-- WORK TO COMPLETE --
Render the lines below as a JSON list of strings, one string per line, with blank lines omitted. Leave the pictures out of your answer.

-- RECORDS SHOWN --
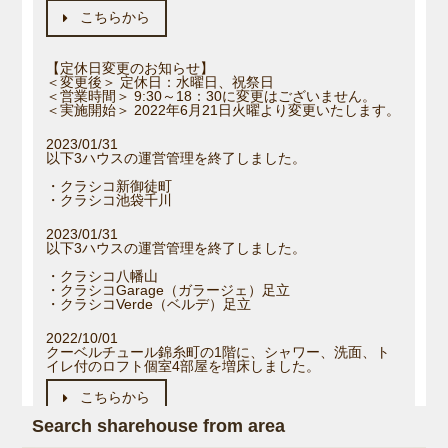
こちらから
【定休日変更のお知らせ】
＜変更後＞ 定休日：水曜日、祝祭日
＜営業時間＞ 9:30～18：30に変更はございません。
＜実施開始＞ 2022年6月21日火曜より変更いたします。
2023/01/31
以下3ハウスの運営管理を終了しました。
・クラシコ新御徒町
・クラシコ池袋千川
2023/01/31
以下3ハウスの運営管理を終了しました。
・クラシコ八幡山
・クラシコGarage（ガラージェ）足立
・クラシコVerde（ベルデ）足立
2022/10/01
クーベルチュール錦糸町の1階に、シャワー、洗面、ト
イレ付のロフト個室4部屋を増床しました。
こちらから
Search sharehouse from area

-- SOLVED PROBLEM --
[
  "こちらから",
  "【定休日変更のお知らせ】",
  "＜変更後＞ 定休日：水曜日、祝祭日",
  "＜営業時間＞ 9:30～18：30に変更はございません。",
  "＜実施開始＞ 2022年6月21日火曜より変更いたします。",
  "2023/01/31",
  "以下3ハウスの運営管理を終了しました。",
  "・クラシコ新御徒町",
  "・クラシコ池袋千川",
  "2023/01/31",
  "以下3ハウスの運営管理を終了しました。",
  "・クラシコ八幡山",
  "・クラシコGarage（ガラージェ）足立",
  "・クラシコVerde（ベルデ）足立",
  "2022/10/01",
  "クーベルチュール錦糸町の1階に、シャワー、洗面、ト",
  "イレ付のロフト個室4部屋を増床しました。",
  "こちらから",
  "Search sharehouse from area"
]